Когда Пётр вошёл вслед за ней в комнату Натальи, где была приготовлена пышная постель, старуха тяжело села посреди комнаты на стул.
– Слушай, да – не забудь! – торжественно говорила она. – Вот тебе две полтины, положи их в сапоги, под пятку; придёт Наталья, встанет на колени, захочет с тебя сапоги снять, – ты ей не давай…

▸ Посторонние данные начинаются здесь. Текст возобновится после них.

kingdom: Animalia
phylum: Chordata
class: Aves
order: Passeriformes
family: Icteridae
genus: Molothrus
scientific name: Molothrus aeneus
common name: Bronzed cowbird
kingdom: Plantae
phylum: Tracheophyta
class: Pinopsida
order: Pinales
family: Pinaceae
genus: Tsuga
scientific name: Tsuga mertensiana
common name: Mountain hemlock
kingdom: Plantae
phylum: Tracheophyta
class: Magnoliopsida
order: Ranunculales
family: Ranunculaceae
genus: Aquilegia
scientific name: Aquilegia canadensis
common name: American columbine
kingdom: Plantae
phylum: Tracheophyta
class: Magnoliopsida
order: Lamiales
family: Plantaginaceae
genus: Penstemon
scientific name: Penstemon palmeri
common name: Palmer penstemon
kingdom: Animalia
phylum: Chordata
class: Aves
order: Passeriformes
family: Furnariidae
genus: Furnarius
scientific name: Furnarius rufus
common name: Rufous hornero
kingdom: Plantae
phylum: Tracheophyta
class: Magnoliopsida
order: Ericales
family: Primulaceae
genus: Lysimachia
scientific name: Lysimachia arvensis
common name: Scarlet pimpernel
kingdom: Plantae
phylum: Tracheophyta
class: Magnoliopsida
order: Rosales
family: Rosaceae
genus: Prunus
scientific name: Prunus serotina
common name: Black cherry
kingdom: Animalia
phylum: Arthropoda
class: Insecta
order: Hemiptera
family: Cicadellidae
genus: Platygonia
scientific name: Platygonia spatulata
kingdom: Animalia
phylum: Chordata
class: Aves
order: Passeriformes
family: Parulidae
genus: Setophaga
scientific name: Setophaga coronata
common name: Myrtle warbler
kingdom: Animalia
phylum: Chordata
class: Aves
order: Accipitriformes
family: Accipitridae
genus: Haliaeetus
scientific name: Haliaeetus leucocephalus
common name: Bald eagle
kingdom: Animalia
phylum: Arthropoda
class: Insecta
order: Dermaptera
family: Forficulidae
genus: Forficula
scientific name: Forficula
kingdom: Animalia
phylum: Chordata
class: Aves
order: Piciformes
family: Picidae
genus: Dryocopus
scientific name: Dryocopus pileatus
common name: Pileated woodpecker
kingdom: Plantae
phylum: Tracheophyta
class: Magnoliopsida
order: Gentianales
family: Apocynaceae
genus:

– Зачем это? – угрюмо спросил Пётр.
– Не твоё дело. Три раза – не дашь, а в четвёртый – разреши, и тут она тебя трижды поцелует, а полтинники ты дай ей, скажи: дарю тебе, раба моя, судьба моя! Помни! Ну, разденешься и ляг спиной к ней, а она тебя просить будет: пусти ночевать! Так ты – молчи, только в третий раз протяни ей руку, – понял? Ну, потом…
Пётр изумлённо взглянул в тёмное, широкое лицо наставницы, раздувая ноздри, облизывая губы, она отирала платком жирный подбородок, шею и властно, чётко выговаривала грубые, бесстыдные слова, повторив на прощанье:
– Крику – не верь, слезам – не верь. – Она, пошатываясь, вылезла из комнаты, оставив за собою пьяный запах, а Петром овладел припадок гнева, – сорвав с ног сапоги, он метнул их под кровать, быстро разделся и прыгнул в постель, как на коня, сцепив зубы, боясь заплакать от какой-то большой обиды, душившей его.
– Черти болотные…
В пуховой постели было жарко; он соскочил на пол, подошёл к окну, распахнул раму, – из сада в лицо ему хлынул пьяный гул, хохот, девичий визг; в синеватом сумраке, между деревьями, бродили чёрные фигуры людей. Медным пальцем воткнулся в небо тонкий шпиль Никольской колокольни, креста на нём не было, сняли золотить. За крышами домов печально светилась Ока, кусок луны таял над нею, дальше чёрными сугробами лежали бесконечные леса. Ему вспомнилась другая земля, – просторная земля золотых пашен, он вздохнул; на лестнице затопали, захихикали, он снова прыгнул в кровать, открылась дверь, шуршал шёлк лент, скрипели башмаки, кто-то, всхлипывая, плакал; звякнул крючок, вложенный в пробой. Пётр осторожно приподнял голову; в сумраке у двери стояла белая фигура, мерно размахивая рукою, сгибаясь почти до земли.
«Молится. А я – не молился».
Но молиться – не хотелось.
– Наталья Евсеевна, – тихонько заговорил он, – вы не бойтесь. Я сам боюсь. Замучился.
Обеими руками приглаживая волосы на голове, дёргая себя за ухо, он бормотал:
– Ничего этого не надо – сапоги снимать и всё. Глупости. У меня сердце болит, а она балуется. Не плачьте.
Осторожно, боком она прошла к окну, тихонько сказав:
– Гуляют ещё.
– Да.
Боясь чего-то, не решаясь подойти один к другому, оба усталые, они долго перебрасывались ненужными словами. На рассвете заскрипела лестница, кто-то стал шарить рукою по стене, Наталья пошла к двери.
– Барскую не пускайте, – шепнул Пётр.
– Это – матушка, – сказала Наталья, открыв дверь; Пётр сел на кровати, спустив ноги, недовольный собою, тоскливо думая:
«Плох я, не смел, посмеётся надо мной она, дождусь…»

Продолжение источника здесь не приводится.